Of particular note this year is a rich programme in The Fiction Competition, with Italy’s There Is Still Tomorrow by Paola Cortellesi, a blend of drama, comedy and music which celebrates female emancipation; Anglo-Palestinian director Farah Nabulsi with her debut film The Teacher; and Sudanese drama Goodbye Julia by Mohamed Kordofani, which sees a former singer seeking to make amends for causing the death of a man by hiring his wife as a maid. Billed as “a journey through the collective memory of the peoples of North and South Sudan”, it wasthe first movie from Sudan ever to be presented in the Un Certain Regard section of the Cannes Film Festival.
Another debut film screening this year is The Cage is Looking for a Bird, by Malika Musaeva.
Having premiered at last year’s Berlin Film Festival in the Encounters section, this stylish and narratively unobtrusive film about what it means to live as a young woman is stunning. It explores the issues of patriarchy and female emancipation in a Chechnya still scarred by war through the story of two teenage girls pondering an uncertain future.
And then there’s Agnieszka Holland’s Green Border, which recently won Best Film at the Polish Eagle Awards.

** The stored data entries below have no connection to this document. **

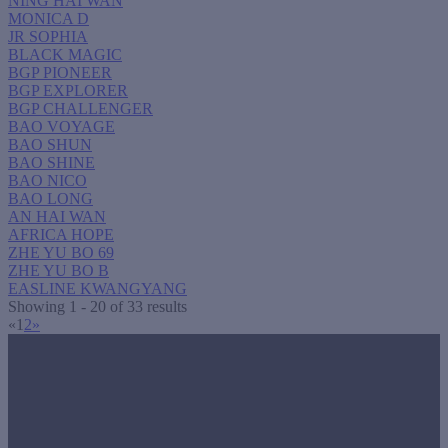
NING HAI WAN
MONICA D
JR SOPHIA
BLACK MAGIC
BGP PIONEER
BGP EXPLORER
BGP CHALLENGER
BAO VOYAGE
BAO SHUN
BAO SHINE
BAO NICO
BAO LONG
AN HAI WAN
AFRICA HOPE
ZHE YU BO 69
ZHE YU BO B
EASLINE KWANGYANG
Showing 1 - 20 of 33 results
«
1
2
»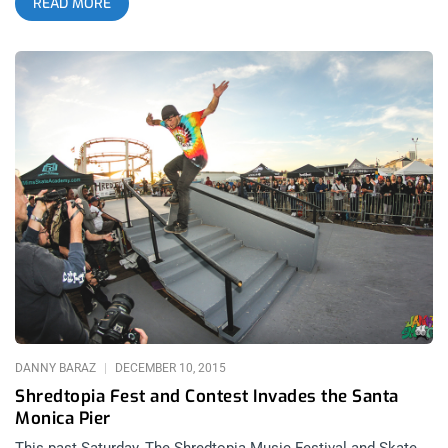
READ MORE
neither sort of boarder but I am a music nerd and so, the sight
of Dram on this year’s Air + Style lineup made the festival a
must-attend event for me. In my attempt to capture an
experience with every modern name in this new breed of hip
hop music, Dram was the blaring piece missing from the
puzzle… not anymore, though. related content: Air + Style
Saved By Hard Rain Washing Away The Crowds I had a few
reservations on the festival at first, not knowing exactly what
I’d get into, especially waiting in line for my press pass with
snooty USC kids all around me. But then, hopping through the
gates and seeing what this event really was, I immediately had
a change of heart. Skate park shows are a special happening
and waiting for Ex-Cult to play the first trick competition really
got my blood pumping for some lightening fast action. The
first
DANNY BARAZ
DECEMBER 10, 2015
Shredtopia Fest and Contest Invades the Santa
Monica Pier
This past Saturday, The Shredtopia Music Festival and Skate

It’s an emotionally devastating indictment of a continuing EU crisis – and one of Holland’s best films. By telling a raw refugee drama that doesn’t devolve into sentimentality, or hectoring that could fuel audience fatigue when it comes to migrant narratives on screen, the celebrated Polish director has delivered a stylish and incisive cri-du-coeur that gives a voice to the voiceless. Rare are films that manage to deftly blend righteous anger and compassionate filmmaking like this one. Unmissable, to say the very least.
This edition also sees civil rights activist Angela Davis present at the festival. She will take part in a discussion in relation to a French film which has been selected in the Focus Competition, The Flag by Joseph Paris. The event, titled “Who watches the watchmen?” will explore the system problem of excessive force used by the police, fuelled by racism. It asks the question: “How can we live in a peaceful society when those who guarantee our safety pose a threat, particularly to racialised populations?”
Further discussions and panels this year will tackle the rapid expansion of AI and how deepfakes primarily target women; feminist and LGBTQIA+ resistance against fascism; and whether the situation in 21st century Afghanistan should be recognised as “gender apartheid”.
Check out the full programme here.
The 22nd edition of FIFDH takes place from 8 to 17 March in Geneva.